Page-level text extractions
--------------------

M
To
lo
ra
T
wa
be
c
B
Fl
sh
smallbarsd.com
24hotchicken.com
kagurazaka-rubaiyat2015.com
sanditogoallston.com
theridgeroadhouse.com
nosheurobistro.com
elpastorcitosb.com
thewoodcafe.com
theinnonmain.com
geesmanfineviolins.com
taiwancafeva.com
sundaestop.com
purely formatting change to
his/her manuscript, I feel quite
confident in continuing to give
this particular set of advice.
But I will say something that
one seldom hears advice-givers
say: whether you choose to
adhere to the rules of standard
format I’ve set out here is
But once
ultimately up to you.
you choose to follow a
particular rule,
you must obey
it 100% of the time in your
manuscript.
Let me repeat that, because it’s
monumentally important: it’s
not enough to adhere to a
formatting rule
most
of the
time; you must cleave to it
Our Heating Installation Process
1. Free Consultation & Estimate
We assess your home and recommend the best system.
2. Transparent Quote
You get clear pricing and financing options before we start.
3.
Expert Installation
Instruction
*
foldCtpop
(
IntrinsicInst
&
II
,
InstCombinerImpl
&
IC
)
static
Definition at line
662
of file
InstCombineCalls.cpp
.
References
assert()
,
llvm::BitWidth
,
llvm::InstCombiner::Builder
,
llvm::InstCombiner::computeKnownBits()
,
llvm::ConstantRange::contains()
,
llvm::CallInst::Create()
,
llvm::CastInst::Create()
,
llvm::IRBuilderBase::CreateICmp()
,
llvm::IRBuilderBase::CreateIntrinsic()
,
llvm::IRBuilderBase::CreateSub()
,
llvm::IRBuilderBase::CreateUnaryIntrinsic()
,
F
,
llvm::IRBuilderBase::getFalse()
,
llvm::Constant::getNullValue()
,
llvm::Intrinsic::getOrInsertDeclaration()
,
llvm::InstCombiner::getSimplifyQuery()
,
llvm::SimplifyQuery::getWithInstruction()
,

--------------------

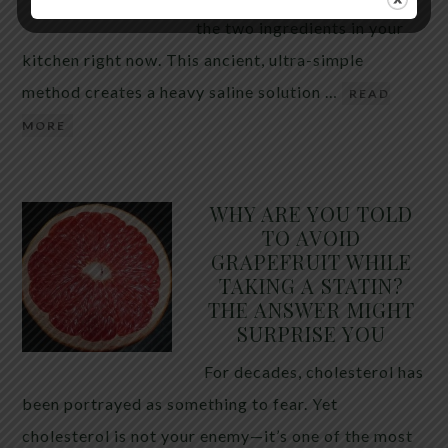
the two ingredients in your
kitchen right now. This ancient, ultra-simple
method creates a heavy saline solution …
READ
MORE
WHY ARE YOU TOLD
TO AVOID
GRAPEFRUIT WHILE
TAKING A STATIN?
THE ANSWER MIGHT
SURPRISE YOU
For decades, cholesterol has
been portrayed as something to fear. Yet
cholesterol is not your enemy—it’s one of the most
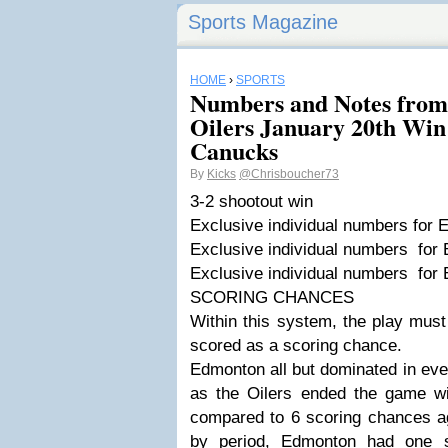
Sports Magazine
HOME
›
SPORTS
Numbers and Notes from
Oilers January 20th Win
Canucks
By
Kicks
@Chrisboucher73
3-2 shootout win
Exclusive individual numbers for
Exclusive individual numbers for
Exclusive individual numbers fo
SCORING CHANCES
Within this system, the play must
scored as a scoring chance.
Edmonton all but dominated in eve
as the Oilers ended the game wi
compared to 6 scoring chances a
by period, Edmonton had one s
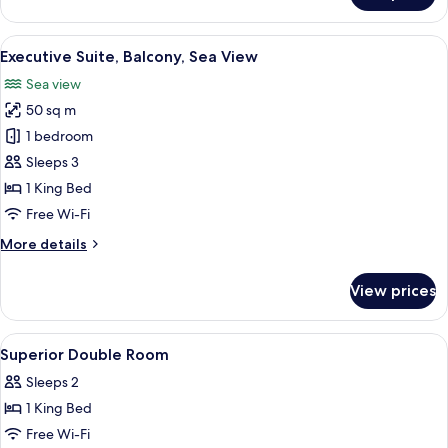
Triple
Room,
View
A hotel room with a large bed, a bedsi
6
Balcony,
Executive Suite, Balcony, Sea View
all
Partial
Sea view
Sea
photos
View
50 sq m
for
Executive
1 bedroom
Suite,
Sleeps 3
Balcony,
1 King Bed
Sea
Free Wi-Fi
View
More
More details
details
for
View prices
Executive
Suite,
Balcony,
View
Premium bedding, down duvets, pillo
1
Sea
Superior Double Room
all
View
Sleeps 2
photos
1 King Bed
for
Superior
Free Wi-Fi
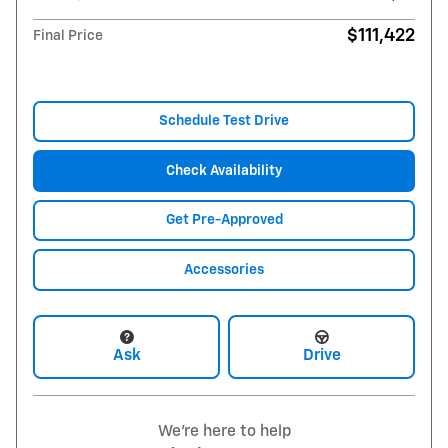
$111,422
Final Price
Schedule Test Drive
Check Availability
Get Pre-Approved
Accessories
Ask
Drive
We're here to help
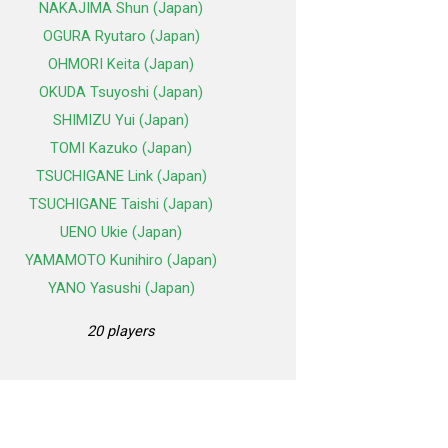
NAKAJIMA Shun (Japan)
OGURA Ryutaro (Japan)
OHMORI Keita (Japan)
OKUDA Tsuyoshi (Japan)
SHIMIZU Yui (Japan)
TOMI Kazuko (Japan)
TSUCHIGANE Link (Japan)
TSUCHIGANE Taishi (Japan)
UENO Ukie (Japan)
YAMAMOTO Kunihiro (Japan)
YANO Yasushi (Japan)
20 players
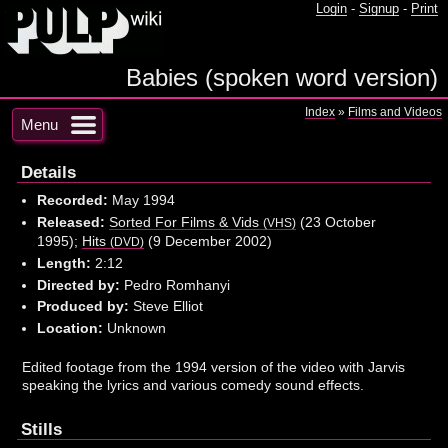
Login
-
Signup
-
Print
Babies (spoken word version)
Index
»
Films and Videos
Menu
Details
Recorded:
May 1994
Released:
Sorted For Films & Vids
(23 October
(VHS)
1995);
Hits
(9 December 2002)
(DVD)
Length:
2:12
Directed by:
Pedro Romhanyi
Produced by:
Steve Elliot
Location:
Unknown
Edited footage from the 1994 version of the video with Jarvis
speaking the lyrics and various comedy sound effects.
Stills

--------------------

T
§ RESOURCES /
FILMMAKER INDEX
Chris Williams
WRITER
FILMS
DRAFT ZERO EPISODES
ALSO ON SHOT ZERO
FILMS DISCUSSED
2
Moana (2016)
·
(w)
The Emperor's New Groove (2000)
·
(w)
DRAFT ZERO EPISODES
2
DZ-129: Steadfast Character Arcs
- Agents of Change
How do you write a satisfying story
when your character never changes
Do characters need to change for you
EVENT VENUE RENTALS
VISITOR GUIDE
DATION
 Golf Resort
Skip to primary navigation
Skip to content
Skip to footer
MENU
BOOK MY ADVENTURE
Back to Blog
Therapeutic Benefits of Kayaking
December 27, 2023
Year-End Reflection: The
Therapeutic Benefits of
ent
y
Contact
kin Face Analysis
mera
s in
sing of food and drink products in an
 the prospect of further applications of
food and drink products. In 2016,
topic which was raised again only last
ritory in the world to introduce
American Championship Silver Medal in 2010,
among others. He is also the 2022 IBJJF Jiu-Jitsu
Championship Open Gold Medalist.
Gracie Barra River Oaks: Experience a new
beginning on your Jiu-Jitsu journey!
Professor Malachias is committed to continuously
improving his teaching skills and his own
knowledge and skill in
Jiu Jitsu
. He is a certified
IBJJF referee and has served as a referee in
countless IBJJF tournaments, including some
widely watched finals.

--------------------

* _Task objective_: Work out the number of lines in the records containing the word "Benefits". Write only that number.

* _The completed task_: 2